:: Отрывок текста

Стоянка на Алахинском озере удобная – много сухих, просторных и прогретых солнцем полян, кострище расположено под высоким одиноким кедром, готовым укрыть от дождя и ветра. Здесь летом часто стоит сезонный кордон российских пограничников. Сегодня их нет, как нет и дров для костра. Весь сухостой в округе давно вырублен, как и крупные нижние ветки деревьев. Нам с Амантаем приходится продираться за дровами сквозь заросли кустов далеко вверх по склону. Амантай встречает и убивает большую черную гадюку, которых тут водится множество. По валунам по руслу ручья скачут пищухи (сеноставки) – небольшие зверьки, похожие не то на кроликов, не то на сусликов. Пока мы заготавливаем дрова, семья мышей, живущая под корнями кедра, дружно грабит наши припасы. Под соседним корнем видна нора злых земляных ос, в данный момент занятых нашим сахаром. А на мокром песке у ручья замечаю свежий медвежий след – выходит, мало кто не воспользовался отлучкой пограничников, обычно оставляющих часть своего пропитания на месте.
Наутро переходим вброд Кара-Алаху и едем на юг. Вскоре ручьи собираются в новую речку – Чиндагатуй, текущую в Казахстан, к Бухтарме. До середины XIX века, когда эти места перешли России, здесь стоял китайский пограничный кордон, что хорошо помнят местные казахи.
– А что за название такое? – интересуюсь я у Амантая.

::::
:: Исходные данные

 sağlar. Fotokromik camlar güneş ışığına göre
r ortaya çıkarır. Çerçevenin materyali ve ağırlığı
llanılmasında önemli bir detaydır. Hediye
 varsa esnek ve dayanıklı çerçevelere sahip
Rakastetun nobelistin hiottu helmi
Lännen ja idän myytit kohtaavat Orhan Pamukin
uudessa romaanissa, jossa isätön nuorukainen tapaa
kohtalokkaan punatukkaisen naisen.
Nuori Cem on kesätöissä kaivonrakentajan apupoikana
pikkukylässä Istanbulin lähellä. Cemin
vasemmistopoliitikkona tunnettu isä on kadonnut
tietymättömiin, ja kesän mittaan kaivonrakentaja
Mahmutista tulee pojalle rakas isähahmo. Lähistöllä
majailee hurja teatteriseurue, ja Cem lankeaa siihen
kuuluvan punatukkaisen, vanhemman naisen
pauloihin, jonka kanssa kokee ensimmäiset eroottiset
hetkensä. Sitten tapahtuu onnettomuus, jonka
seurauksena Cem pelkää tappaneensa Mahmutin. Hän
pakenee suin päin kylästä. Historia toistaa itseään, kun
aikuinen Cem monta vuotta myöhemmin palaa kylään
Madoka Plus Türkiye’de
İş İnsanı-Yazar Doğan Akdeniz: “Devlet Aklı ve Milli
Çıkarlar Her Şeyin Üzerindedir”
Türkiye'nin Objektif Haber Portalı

::::
:: Исходные данные

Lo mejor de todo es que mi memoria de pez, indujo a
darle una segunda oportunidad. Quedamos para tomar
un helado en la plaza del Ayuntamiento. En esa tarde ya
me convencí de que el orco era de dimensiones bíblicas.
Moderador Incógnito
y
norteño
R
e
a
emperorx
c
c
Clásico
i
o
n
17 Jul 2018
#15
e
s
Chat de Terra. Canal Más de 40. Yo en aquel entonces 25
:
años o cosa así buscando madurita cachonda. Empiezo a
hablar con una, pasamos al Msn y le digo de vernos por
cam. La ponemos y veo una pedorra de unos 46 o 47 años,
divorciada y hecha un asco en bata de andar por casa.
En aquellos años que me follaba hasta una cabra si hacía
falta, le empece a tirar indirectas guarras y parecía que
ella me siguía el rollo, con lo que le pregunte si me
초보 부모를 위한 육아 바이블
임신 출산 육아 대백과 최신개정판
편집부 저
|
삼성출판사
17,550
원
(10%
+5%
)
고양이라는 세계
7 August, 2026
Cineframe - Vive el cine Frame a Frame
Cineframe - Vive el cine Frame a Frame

::::

- **Что сделать**:
1. Перепечатайте без изменений строки первого блока, начиная со строки с «sağlar. Fotokromik camlar güneş ışığına göre» и до строки с «uudessa romaanissa, jossa» включительно.
2. Продолжите рассказ о поездке к Алахинскому озеру, начав сразу после его последней фразы.
Строки никак не связаны с рассказом о поездке к Алахинскому озеру.

- **Ответы по заданиям**:
1.
 sağlar. Fotokromik camlar güneş ışığına göre
r ortaya çıkarır. Çerçevenin materyali ve ağırlığı
llanılmasında önemli bir detaydır. Hediye
 varsa esnek ve dayanıklı çerçevelere sahip
Rakastetun nobelistin hiottu helmi
Lännen ja idän myytit kohtaavat Orhan Pamukin
uudessa romaanissa, jossa isätön nuorukainen tapaa

2.
– Не знаю, но не казахское, «Гатуй» – это, наверное, от «Китай», а что такое «Чинда» – непонятно, – говорит Амантай.
Позднее в Москве я спросил об этом одного своего китайского друга. Он ответил, не раздумывая: «Чиндай», или «Циндай», – это не что иное, как время правления последней императорской династии Китая (знаменитая эпоха Цинь), один из правителей которой и передал долины Бухтармы, Чиндагатуя, плоскогорье Укок и другие районы Центрального Алтая России – по Чугучакскому договору 1864 г. Так что, получается, название реки, вдоль которой мы сейчас неторопливо едем, означает не что иное, как «Китай эпохи Цинь», переделанное местными казахами в «Чиндагатуй».
Посреди долины Чиндагатуя недалеко от Алахинского озера, прямо в высокой траве на берегу ручья, торчит огромный железный бочкообразный котел – остатки старой паровой электростанции. На нем я нашел табличку с надписью «ЛМЗ – 1937 г.» и заводским номером. А на противоположном от нас высоком правом берегу виднеются полтора десятка черных полуразвалившихся срубов. Здесь в годы войны добывали молибденовую руду, которую потом везли в Казахстан – на переработку. По одним сведениям, на руднике работали вольнонаемные. По другим – заключенные ГУЛАГа. Мы осмотрели лагерь – давящее, неприятное чувство. Помню, как в один из домов меня буквально не впустила крупная гадюка – она лежала сверху прямо на дверном косяке и пристально, не мигая, таращилась мне в глаза. Я сделал шаг вперед, она приподняла голову и напряженно замерла. Я вспомнил рассказ Асылбека об умершей этим летом от укуса гадюки джазаторской девушке и внутрь не пошел.
От лагеря вниз по течению была проложена проселочная дорога, которая и сейчас неплоха – для машин с высокой проходимостью. Но бревенчатые мостики над многочисленными ручьями почти все сгнили и разрушились. Едем медленно – припекает. Асылбек вглядывается в склоны гор в бинокль – ищет отдыхающих в тени деревьев лосей или оленей.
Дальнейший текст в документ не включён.